DOCUMENT EXTRACT:

┌──

Belle's family was living in New Orleans by 1854. B. F. Tisdale is listed in the 1854 city directory at "S. Customhouse."  In  1855, 1856, and 1857, he is listed as an accountant at 26 Old Levee St. and in 1859 he is with the John B. Murison firm, Commission Agents, and living at 2 Bienville Street. His oldest brother, Joseph Wade Tisdale, had been living in New Orleans since 1842 and brother Nathan O. J. Tisdale had lived there since 1850.

On 8 May 1857 a third daughter, Florence Helen, was born. Little Florrie, not yet 18 months old, died on 3 December 1858 in New Orleans and was buried in Magnolia Cemetery in Baton Rouge. We have no record of her cause of death, but there was another yellow fever epidemic that year, “exceeded only by 1853,” with 4,845 deaths in New Orleans “by mid-November.” (Louisiana State Board of Health, The Formative Years (1855-1884) Gordon E. Gillson, Professor of History, Adams State College of Colorado, 1966. Gillson was a graduate student at LSU and this was his doctoral dissertation.)

└──

(Records from a data collection)
┌──

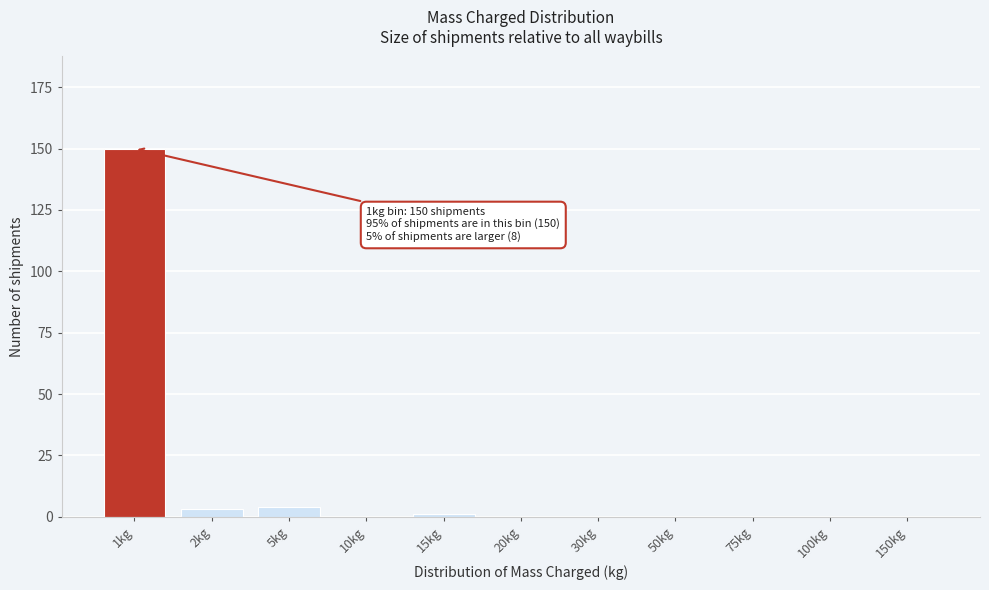

Reading left to right, list all the values displayed in this chart.

1kg=150	2kg=3	5kg=4	10kg=0	15kg=1	20kg=0	30kg=0	50kg=0	75kg=0	100kg=0	150kg=0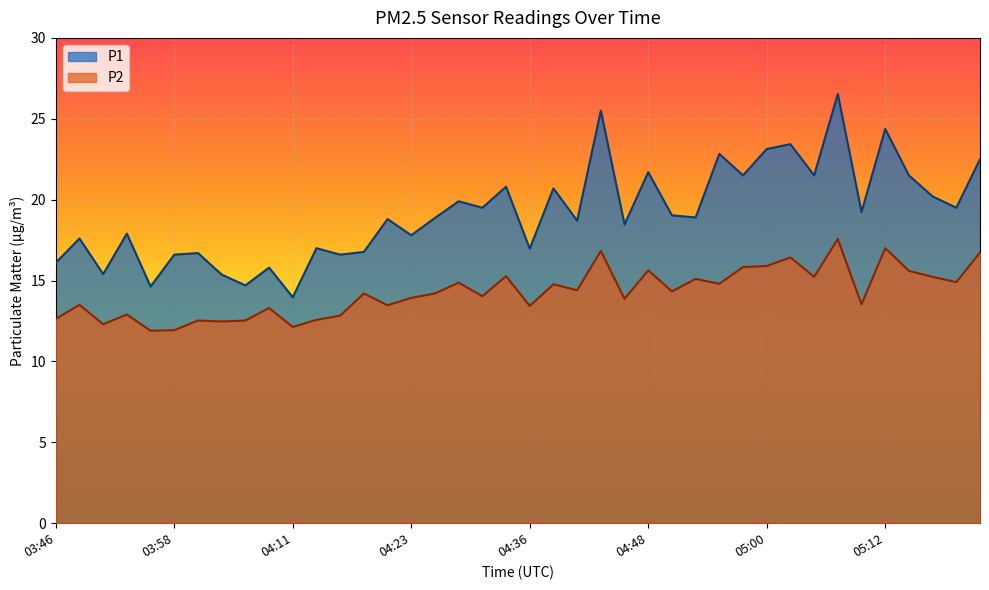

How many data points in P2 are above 14?

22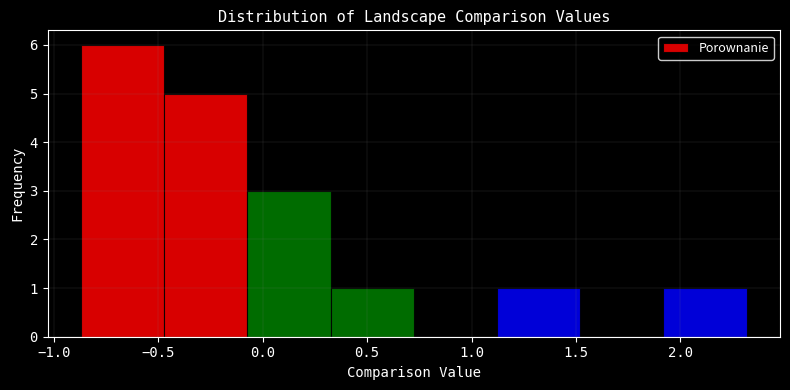

Reading left to right, transcribe this chart: for each bar, give the range it covers on the x-axis and its height. Neither the bar edges nor the heights are printed on the chart, so give them approximately, as read against the axes.

-0.85 to -0.45: 6
-0.45 to -0.05: 5
-0.05 to 0.35: 3
0.35 to 0.70: 1
0.70 to 1.10: 0
1.10 to 1.50: 1
1.50 to 1.90: 0
1.90 to 2.30: 1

└──

JOB A: From the Tisdale family passage, list every year in which B. F. Tisdale appears in the New Orleans city directory.
JOB B:
Answer these questions from the Tisdale family passage:
(i) Since what year had Joseph Wade Tisdale been living in New Orleans?
(ii) In which cemetery was Florence Helen buried, and in what city?
(iii) How many deaths in New Orleans "by mid-November" does the quoted source report for the 1858 epidemic?
JOB C: Extend the Tisdale family passage past its final sentence.

ANSWER AREA A: 1854, 1855, 1856, 1857, 1859

ANSWER AREA B:
(i) 1842
(ii) Magnolia Cemetery, in Baton Rouge
(iii) 4,845

ANSWER AREA C:
Belle's mother and grandmother may have taken her to A. D. Lytle's photography studio in Baton Rouge to have this carte de visite made. She appears to be about 3 or 4 years old and is wearing a crinoline or hoop skirt, typical of the 1850s. The photo must have been made about 1859 soon after A. D. Lytle opened his studio. There is no photographer's imprint on the back which tells us it was an early use of this new system for making images.

Previous Daguerreotypes, Ambrotypes, and Tintypes were one of a kind images. In all three processes the image was formed directly on a coated plate by exposure in the camera. The carte de visite camera had four lenses and the interior was divided into four compartments. By using a sliding plate holder and exposing first one half and then the other, eight small portraits could be taken on an 8” x 10” glass plate. By uncapping each lens separately, eight separate poses could be taken on one plate. The resulting contact print was cut into eight 2 1/4” x 3 1/2” portraits which were pasted onto 2 1/2” x 4” cards, the common visiting card size. This made photography much cheaper. (A Concise History of Photography, Helmut Gernsheim, Third Revised Edition, Dover Publications, Mineola, N.Y., 1986.)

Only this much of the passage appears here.